One of the main interviewees (and sources of footage) in this documentary series is Mark Vicente. It is mentioned early on that Vicente codirected a 2004 movie called What the #$*! Do We (K)now!? (often known as What the Bleep for short). What goes unmentioned in The Vow is the fact that although What the Bleep purported to be a scientifically accurate documentary about theoretical physics and quantum mechanics, one of its talking-head experts, J. Z. Knight, was not a scientist but the head of the Ramtha School of Enlightenment (RSE)--a New Age spiritual sect often characterized as a cult--and a self-proclaimed "channeler" of an entity she claimed was a 35,000-year-old warrior spirit named Ramtha. Furthermore, many sources (for example, John Gorenfeld's September 2004 Salon article and Alison Willmore's October 2020 New York magazine article) state that What the Bleep's three directors, William Arntz, Betsy Chasse, and Mark Vicente, were at the time also followers of Knight and RSE. There is no acknowledgment in The Vow that NXIVM was not Vicente's first time adhering to the precepts of a group that many experts characterize as a cult.
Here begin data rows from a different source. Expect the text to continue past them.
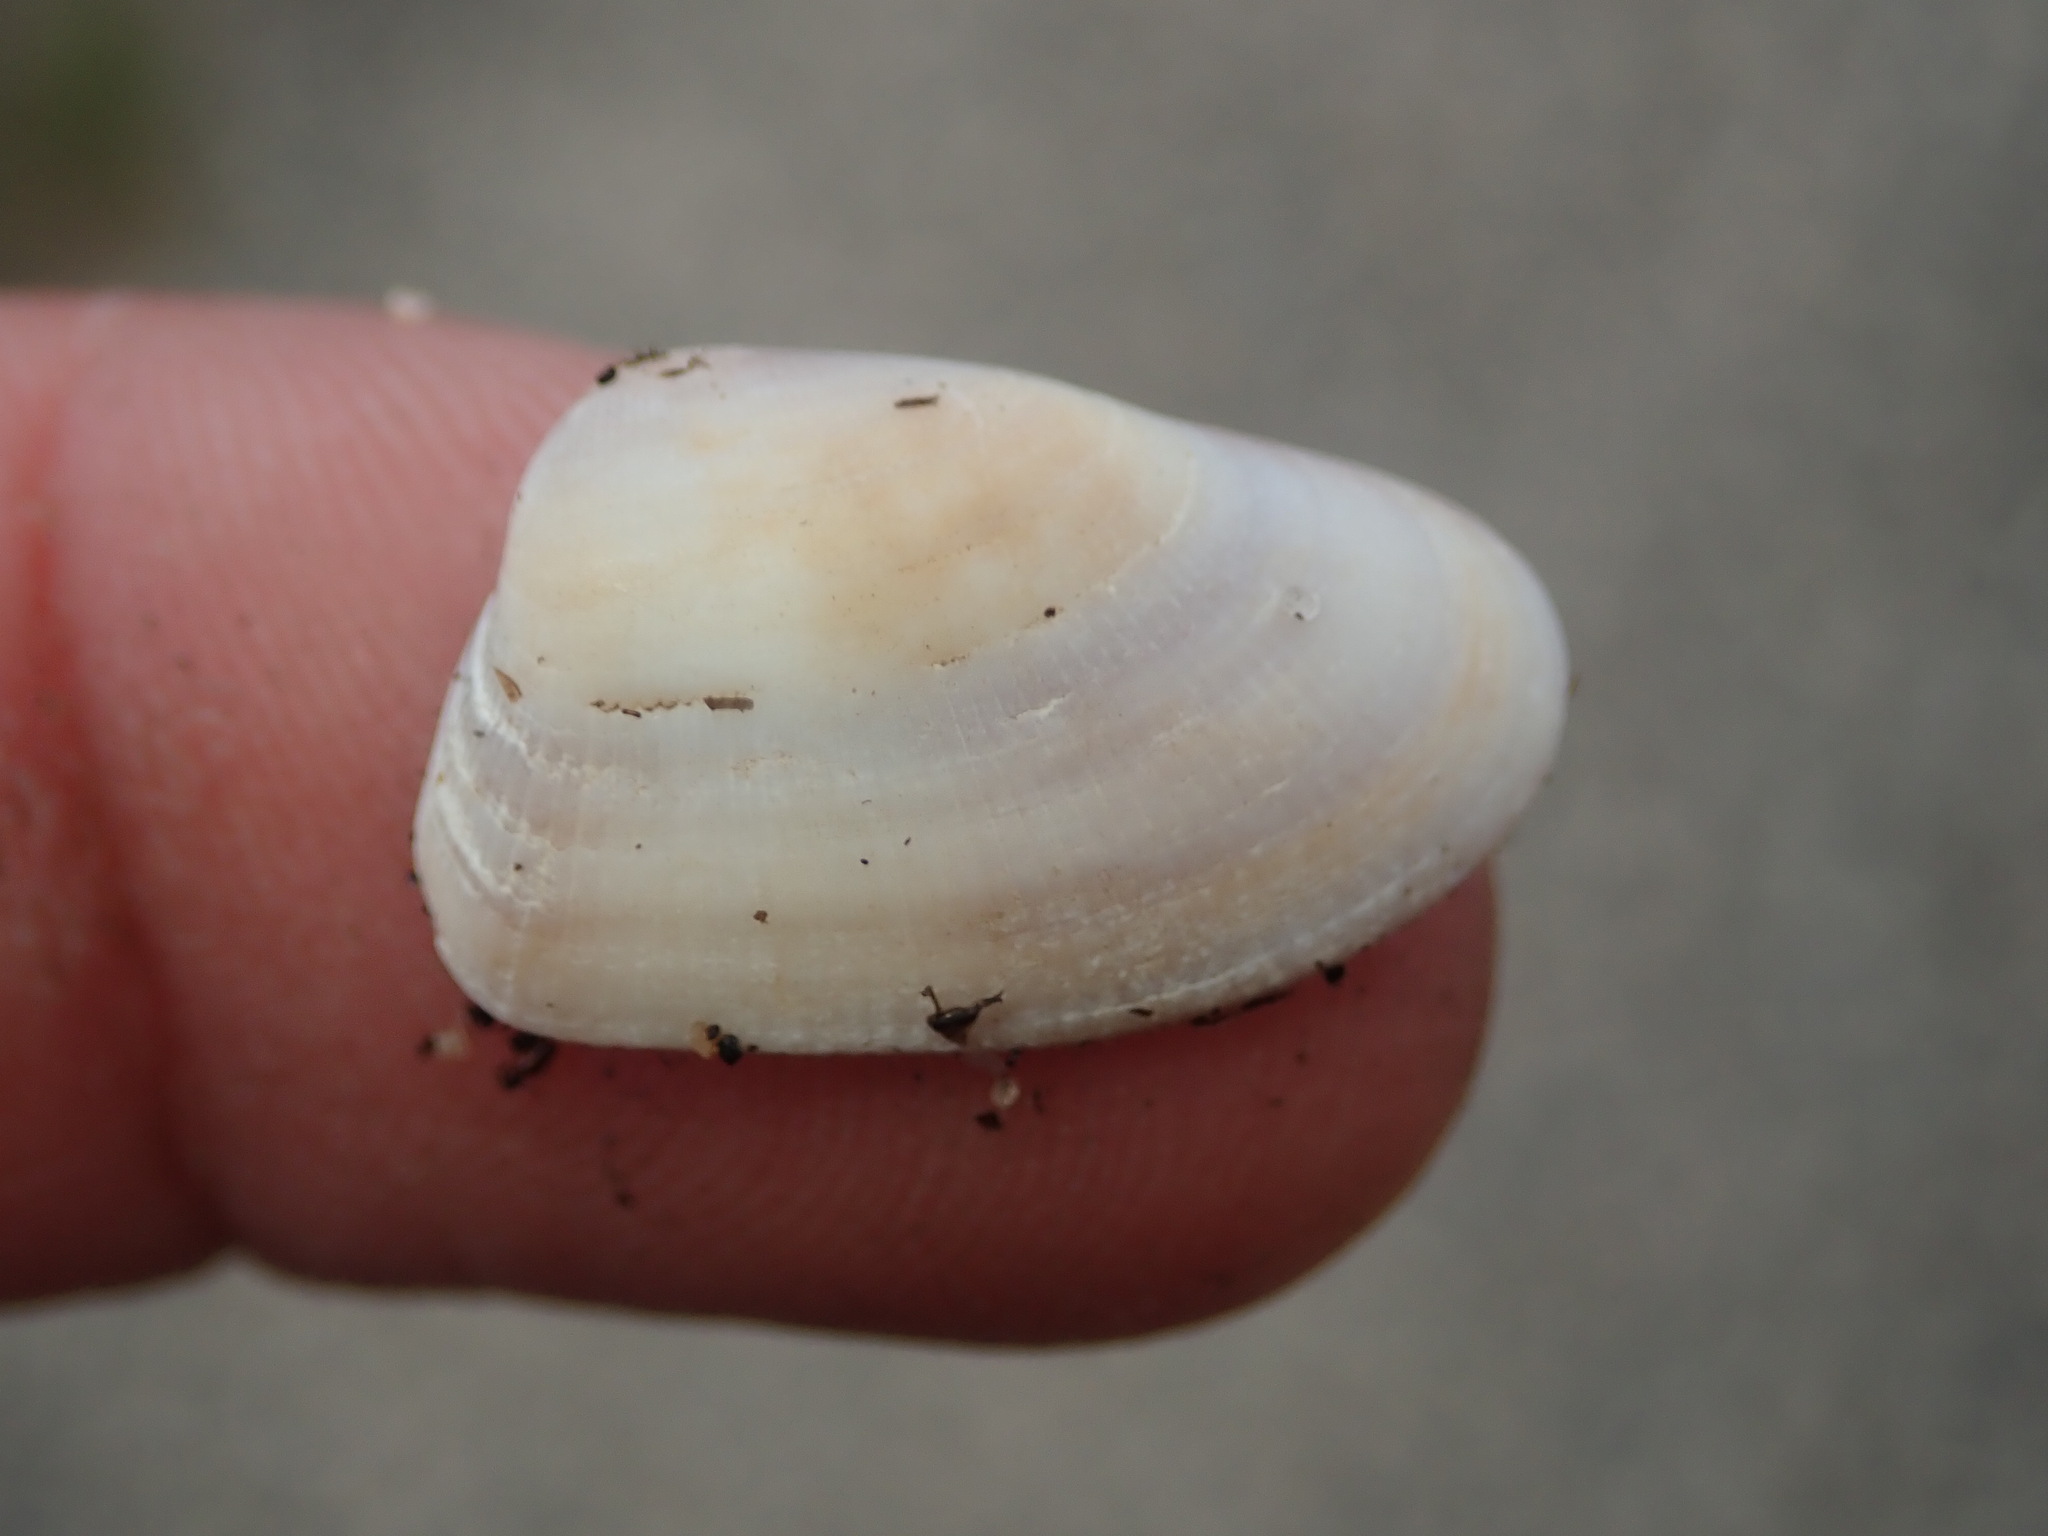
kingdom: Animalia
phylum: Mollusca
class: Bivalvia
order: Cardiida
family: Donacidae
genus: Donax
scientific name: Donax gouldii
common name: Gould beanclam
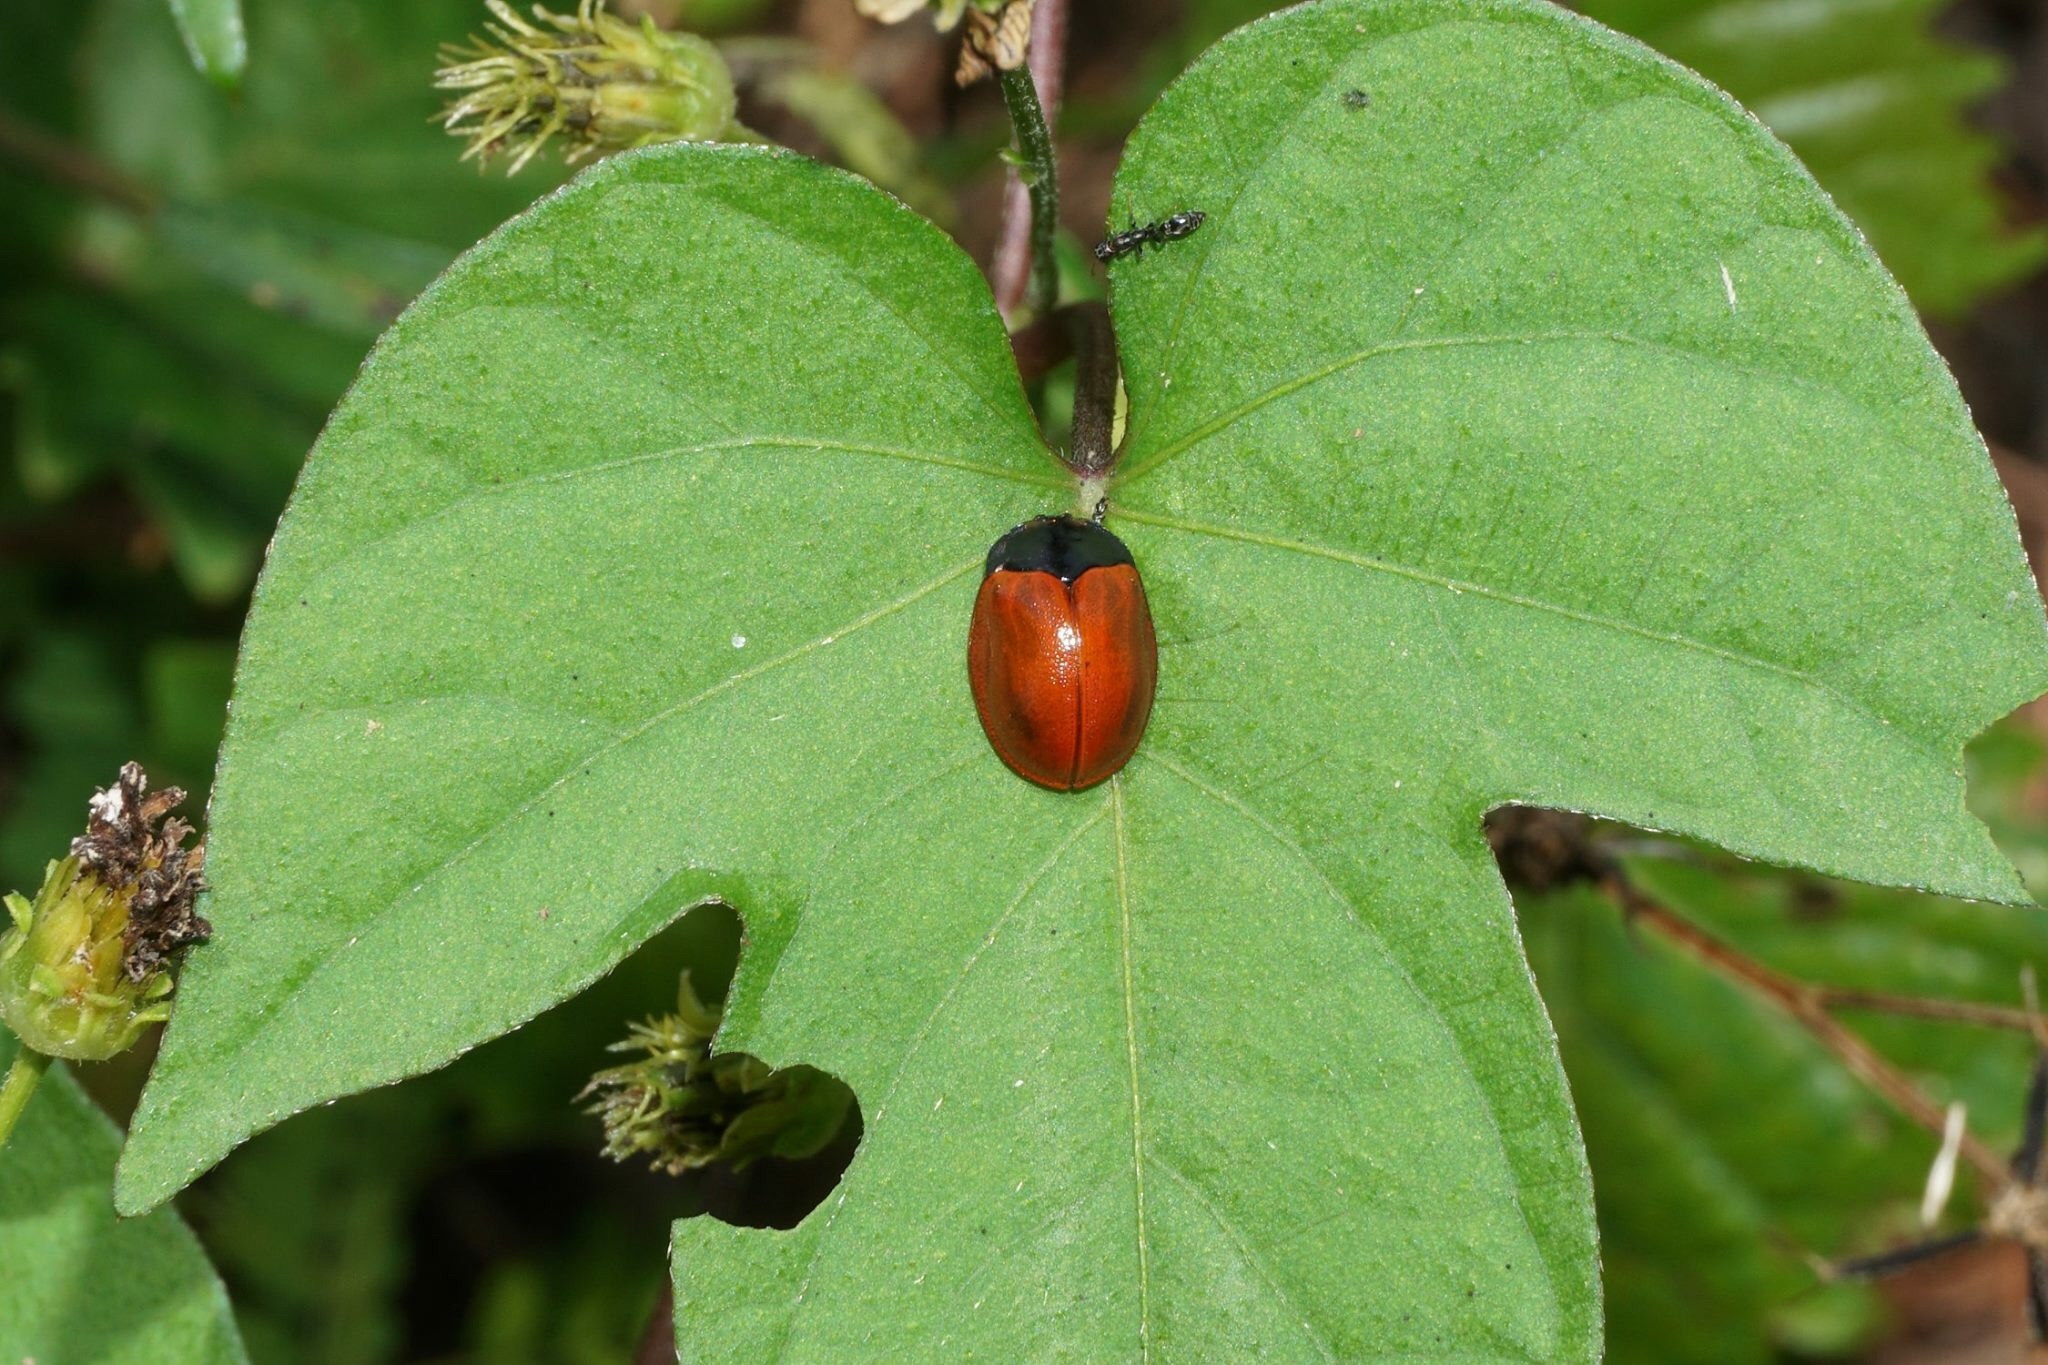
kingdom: Animalia
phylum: Arthropoda
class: Insecta
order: Coleoptera
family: Chrysomelidae
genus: Chelymorpha
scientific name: Chelymorpha cribraria
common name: Tortoise beetle
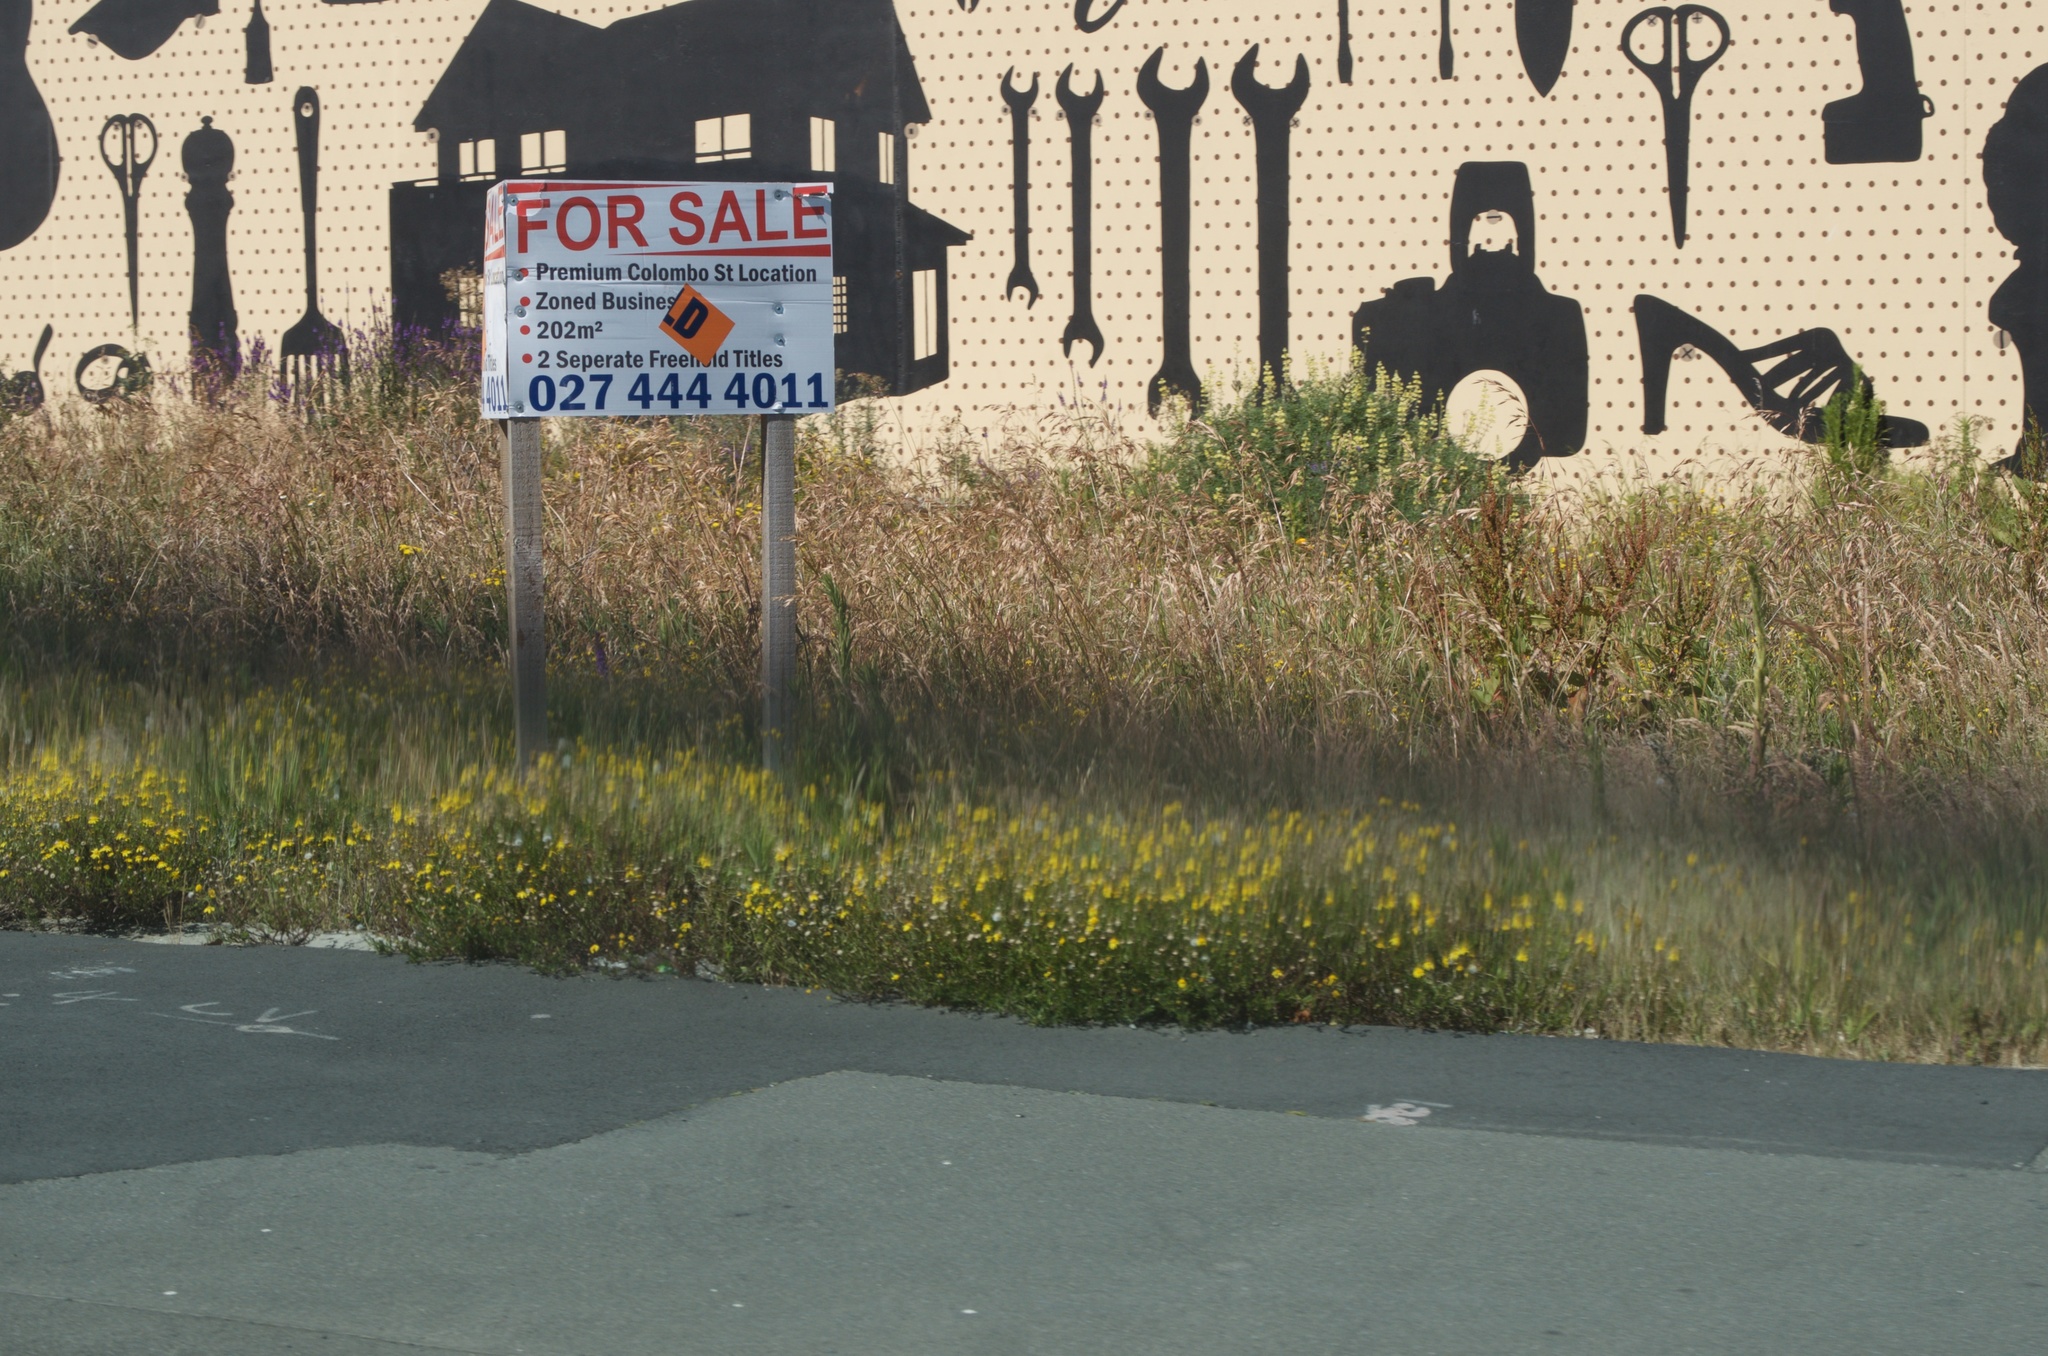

Old tweets of Allison Mack have been resurfaced, indicating she attempted to recruit Emma Watson, Kelly Clarkson and writers known for their feminist work to what she described as a "human development and women's movement".
Although it's claimed in the beginning Keith Raniere graduated from RPI at 16 as a triple-major, he actually graduated at 22 in 1982 with a GPA of 2.26.
According to Sarah Edmondson, the filmmakers had told the publicity team not to use the word "sex cult" while promoting this series. "They didn't want to sensationalize the content, or traumatize the victims any further."